Buttresses of Notre-Dame, Paris
The two sides of the transept portals include the middle of the thirteenth century: they are the work of Jean de Chelles (north façade, 1250) and Pierre de Montreuil (south facade, facing the Montaigne Sainte-Genevieve, around 1260). One can see the pier of the north gate, the only large statue preserved since that date, as an elegant Madonna and Child. The south portal is curious bas-reliefs illustrating the life of students. Unlike the tall windows, large roses both transept facades (like the west facade) have retained some of their old stained glass windows dating from the thirteenth century.
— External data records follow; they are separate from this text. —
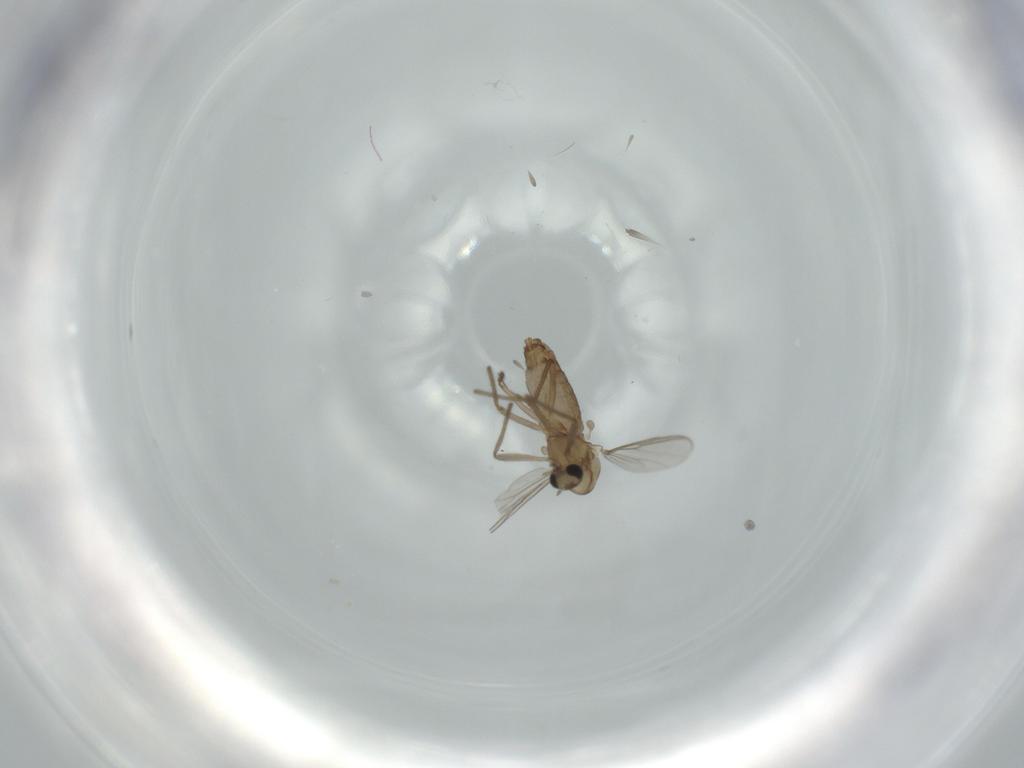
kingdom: Animalia
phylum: Arthropoda
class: Insecta
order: Diptera
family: Chironomidae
Spire of Notre-Dame, Paris:
Above the choir rises the spire built in the nineteenth century. The apse, it is clear that most of the left bank, is a masterpiece of elegance and proportions, thanks to the lightness of the buttresses that supports: the vision of the apse of Notre- Lady evokes a ship with ropes, its masts and sails, which explains the comparison often made with a "stone ship".
 The garden, surrounding the bedside, formerly called "the Archbishop", occupies the site of the former archiepiscopal palace. You can see a small red door surrounded by delicate sculptures (it is the one that connects the cloister and the choir of the cathedral) in the center of the garden. The fountain of Notre Dame was designed in the Gothic style of the thirteenth and fourteenth centuries; however, it dates the restoration works carried in the nineteenth century.
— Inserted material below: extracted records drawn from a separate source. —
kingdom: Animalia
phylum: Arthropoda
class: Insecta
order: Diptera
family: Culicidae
Queen Marie Antoinette going to Notre Dame:
The cathedral has double aisles, forums, arches and clerestory sexpartite which were enlarged in the thirteenth century. The interior consists of a hand, a wide nave, with side aisles and thirty-seven side chapels of the choir on the other hand, separated by a large gallery of the chapels of the apes. The choir is largely enclosed by a fence; the outside offers a variety of polychrome bas-reliefs in stone, made by Jean and John Ravi Bouteiller (1351). The closing followed the rood screen, now defunct, and continued on the rotating part of the choir.

Treasury and bells:
The cathedral treasury now contains a relic of first importance for Christians: it is the supposed Crown of Thorns purchased by Saint Louis to the Emperor Constantine, for which the King of France ordered the construction of a monument reliquary shrine that also worked as the Sainte Chappell.
The ringer of Notre-Dame de Paris was renewed in February-March 2013, the anniversary of 850 years of the cathedral eight new bells were installed in the North Tower, a new bell (named Mary) in the south tower, the sides of the Bumblebee Emmanuel, which dates from the seventeenth century.

Part of a masterpiece:
Victor Hugo's novel, Notre-Dame de Paris, published in 1831, is a hymn to the glory of the Parisian cathedral. In addition to having inspired the work, it is seen as the true center. The melodramatic adventures of Esmeralda, Quasimodo and Claude Frollo had for under the Paris of the fifteenth century. Victor Hugo offer with this great historical novel reconstitution living in the center of which stands the cathedral and exalts the beauty of Gothic art.